Among the challenges is securing affordable housing, helping new arrivals navigate programs like Medicaid, food stamps, obtain driver’s licenses and social security numbers, and find work and community. While the first objective was to get them out and get them to safety, there are significant capacity challenges that the national web of refugee organizations are facing.
Next Destination
Two Illinois counties sue state over law limiting cooperation with ICE
McHenry and Kankakee counties have filed a lawsuit against Illinois Attorney General Kwame Raoul in response to the Illinois Way Forward Act, a bill that limits the degree to which local law enforcement can cooperate with federal immigration agencies and could potentially lead to the closure of some of the state’s immigrant detention facilities. The counties claim that the law violates both the state and federal constitution, the Daily Herald reports.

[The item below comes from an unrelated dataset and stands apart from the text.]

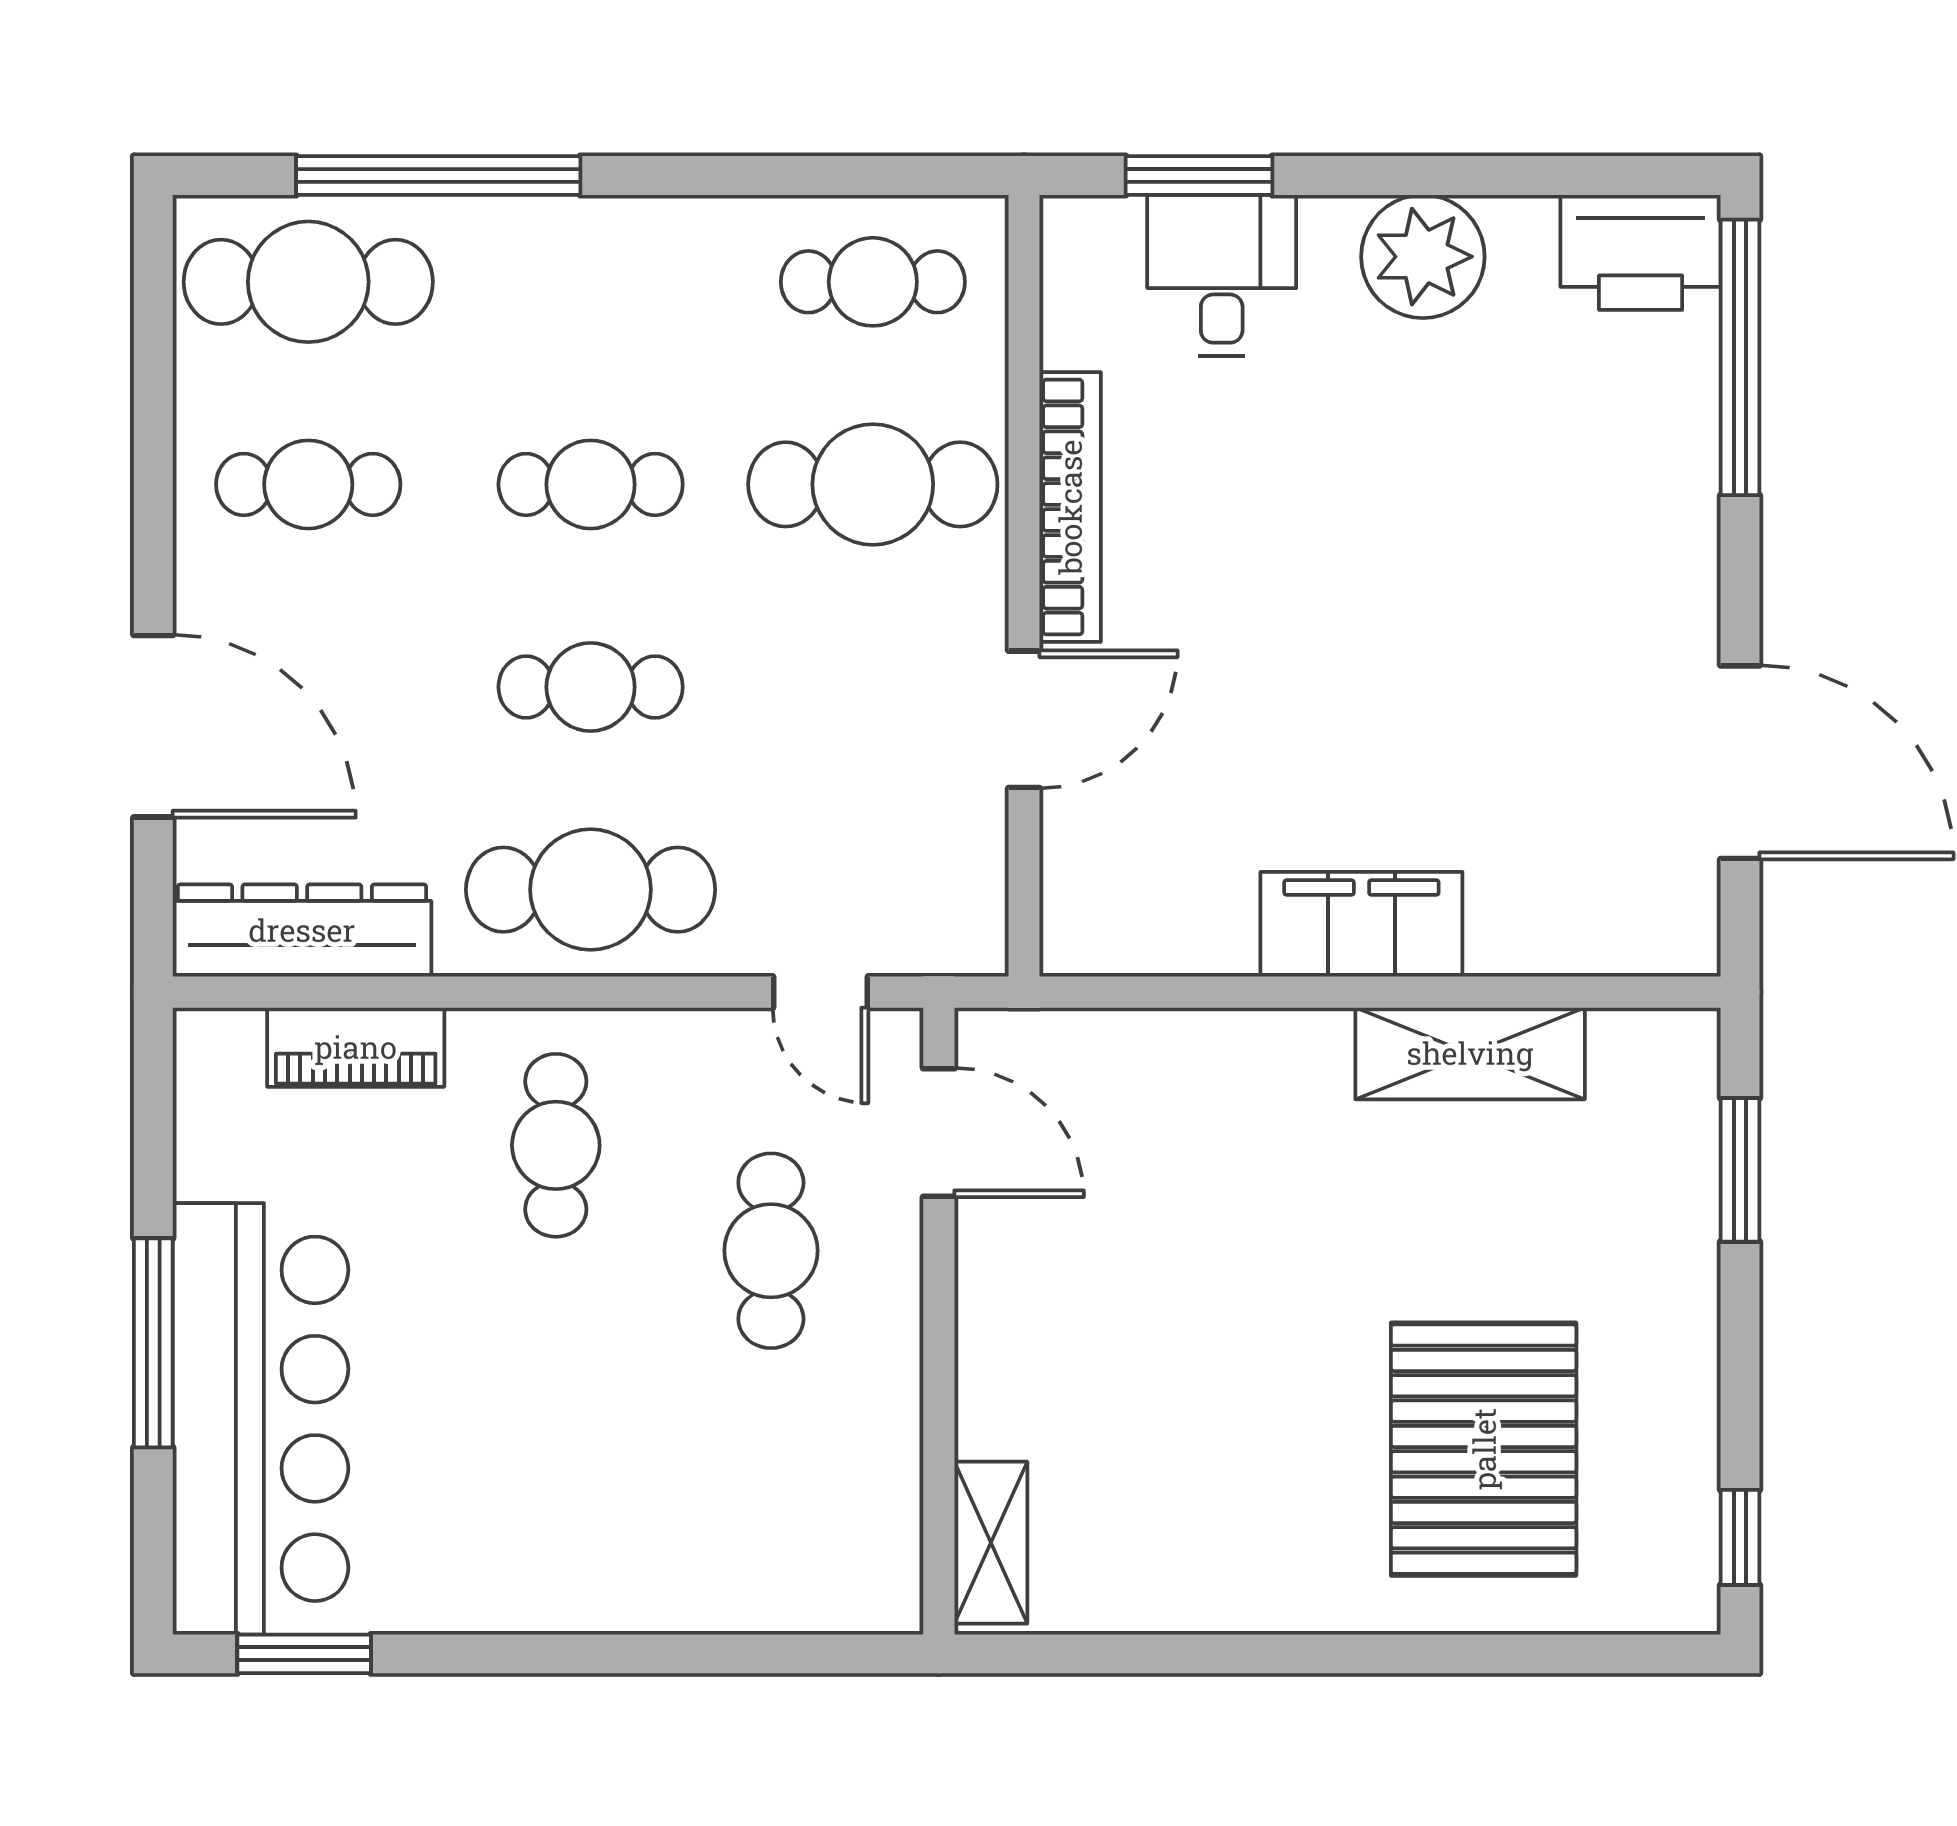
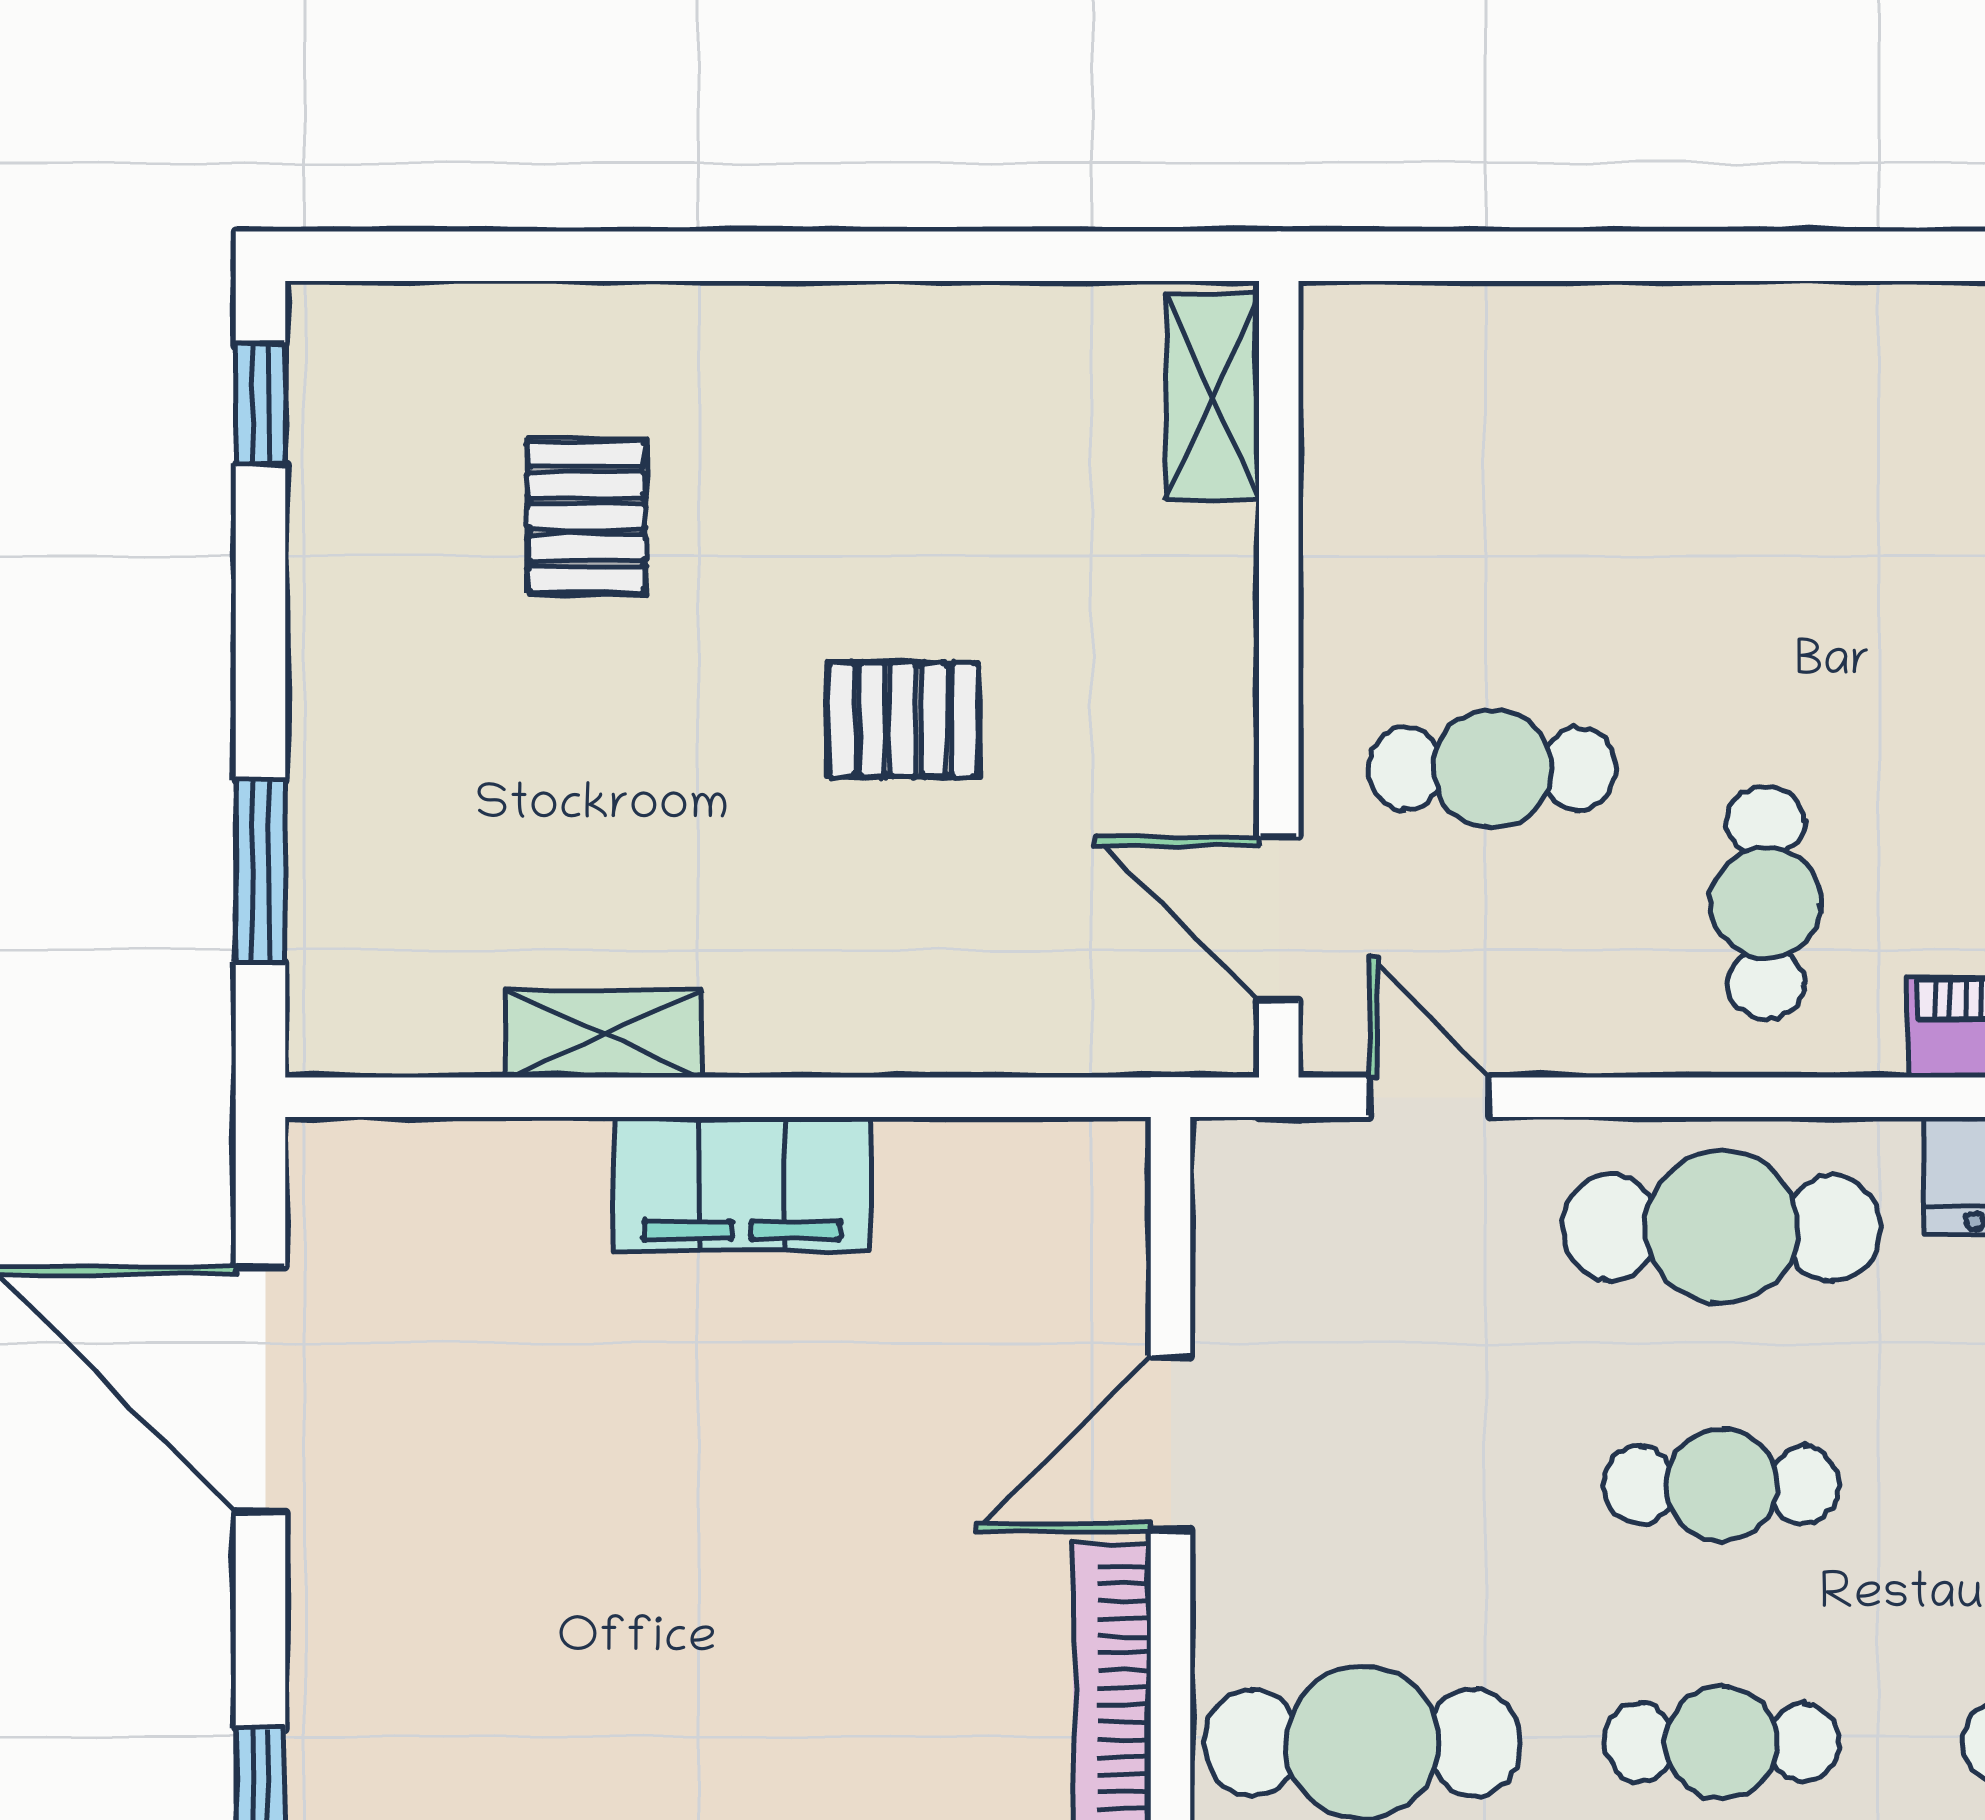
shelving: (1470, 1053) -> (604, 1034), width x0.67, depth x0.75
cafe table: (771, 1251) -> (1492, 769), turned 90
pallet: (1235, 1289) -> (903, 719), added
pallet: (1484, 1449) -> (586, 516), width x0.49, depth x0.50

Per the Herald, the law as written requires ICE to transfer detainees currently held in Illinois to facilities in other states, or to release them pending their court dates. Both counties also claim that the law would “have a detrimental effect” on county revenue, as they both receive funds from the federal government to house detainees for the U.S. Marshals Service and ICE. However, some board members in McHenry County say that the revenue generated by holding federal immigration detainees is minimal.
Local and state governments across the country have been reevaluating their relationships with ICE in recent years. Earlier this year, New Jersey took steps to close its ICE detention facilities , some of which were run by county governments. In 2019, California passed a law that would phase out the use of private prisons and private immigrant detention facilities by 2028.
Advocates of these laws say that closing ICE detention facilities reduces the agency’s ability to hold immigrants in carceral settings. Meanwhile, opponents argue that closing immigrant detention centers in urban areas gives ICE the justification to open new facilities in rural parts of the country where immigrants have less access to legal advocates and other services. The future of Illinois’s law limiting cooperation with ICE could depend on this recent lawsuit. If successful, it could be a blueprint for conservative counties in liberal states to reduce ICE detention space.